Additionally, statistical test on the mean scores of transformational and laissez faire leadership styles showed a significant difference between the two groups with and without reported MSDs complaints. The findings of some studies revealed that leadership style was significantly related with job satisfaction (37, 38); therefore, job satisfaction might show an increasing trend among the followers of transformational leadership style, while it might have decreasing trend among the ones experiencing laissez faire (39, 40). The main factors contributing to job dissatisfaction among individuals can be inappropriate supervisor - employee relationships, improper performance evaluation systems, and lack of social support in the workplace (41, 42). Job satisfaction indeed refers to whole positive attitudes of an individual toward his job as well as being interested in tasks and workplace environment (43).
Psychologically, dissatisfying work conditions are accompanied with job stress that may lead to depression, anxiety, isolation, and disgust (44-46). Furthermore, increasing MSDs prevalence among employees seems to be an obvious adverse effect of job stress.

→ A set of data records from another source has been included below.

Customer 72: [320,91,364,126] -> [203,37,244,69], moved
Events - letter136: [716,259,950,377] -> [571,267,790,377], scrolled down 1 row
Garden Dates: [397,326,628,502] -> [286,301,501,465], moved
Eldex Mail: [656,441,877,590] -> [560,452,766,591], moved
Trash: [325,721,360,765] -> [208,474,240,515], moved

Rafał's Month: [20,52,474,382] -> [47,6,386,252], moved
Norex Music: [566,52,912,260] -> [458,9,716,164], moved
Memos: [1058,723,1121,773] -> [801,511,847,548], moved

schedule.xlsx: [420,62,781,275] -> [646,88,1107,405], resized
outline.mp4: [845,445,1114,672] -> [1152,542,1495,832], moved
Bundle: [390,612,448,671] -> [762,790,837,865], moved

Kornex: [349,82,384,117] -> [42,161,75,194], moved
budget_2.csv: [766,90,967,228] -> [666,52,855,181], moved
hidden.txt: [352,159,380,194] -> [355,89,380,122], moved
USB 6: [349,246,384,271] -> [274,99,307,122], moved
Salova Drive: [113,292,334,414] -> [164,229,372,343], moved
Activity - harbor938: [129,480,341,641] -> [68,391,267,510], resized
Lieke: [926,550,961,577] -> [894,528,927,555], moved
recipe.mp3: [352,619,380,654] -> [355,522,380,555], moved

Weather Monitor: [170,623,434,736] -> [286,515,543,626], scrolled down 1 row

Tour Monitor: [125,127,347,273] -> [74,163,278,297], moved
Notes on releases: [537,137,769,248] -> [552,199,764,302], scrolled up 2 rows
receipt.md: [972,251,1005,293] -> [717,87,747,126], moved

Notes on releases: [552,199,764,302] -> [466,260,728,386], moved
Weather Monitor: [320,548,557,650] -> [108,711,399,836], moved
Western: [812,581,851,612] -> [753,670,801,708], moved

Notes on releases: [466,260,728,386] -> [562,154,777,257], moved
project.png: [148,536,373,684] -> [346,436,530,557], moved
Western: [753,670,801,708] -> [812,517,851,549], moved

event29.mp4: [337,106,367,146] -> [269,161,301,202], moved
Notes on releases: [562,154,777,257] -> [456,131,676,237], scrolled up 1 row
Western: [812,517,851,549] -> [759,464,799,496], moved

Since few studies are conducted on the effects of leadership styles on MSDs occurrence as one of the most common health outcomes in the developing countries, the current study findings may have a number of important implications for future practices and open up some interesting questions in order to ascertain what other factors are involved in the effect of organizational aspects on MSDs or other health problems. However, as the current study used cross sectional design and self - report questionnaires to gather the required data, the findings should be interpreted with caution. Also, the self - reporting methodology may have some restrictions namely denial, deception, or difficulty in recall. In the current study, the time through which the data had to be recalled was limited since the recall period for reported MSDs complaints was restricted to 12 months. This problem also exists for MLQ data, as the leaders may be reluctant to report abnormal work treatment. Finally, as the participants in the current study were limited to the currently working employees, the workers that left the jobs due to MSDs symptoms were likely to be excluded from the study. Therefore, the data may underestimate MSDs prevalence and the relationship between leadership style and MSDs complaints.
4.1. Conclusion
The prevalence of MSDs was high in the studied process industry. The employees that thought laissez faire leadership style was the dominant leadership style in their workplace reported significantly higher rate of MSDs prevalence, while on the contrary the followers of transformational leadership reported less MSDs complaints. As a conclusion, there was a relationship between the leadership style and MSDs occurrence among the employees of the studied process industry.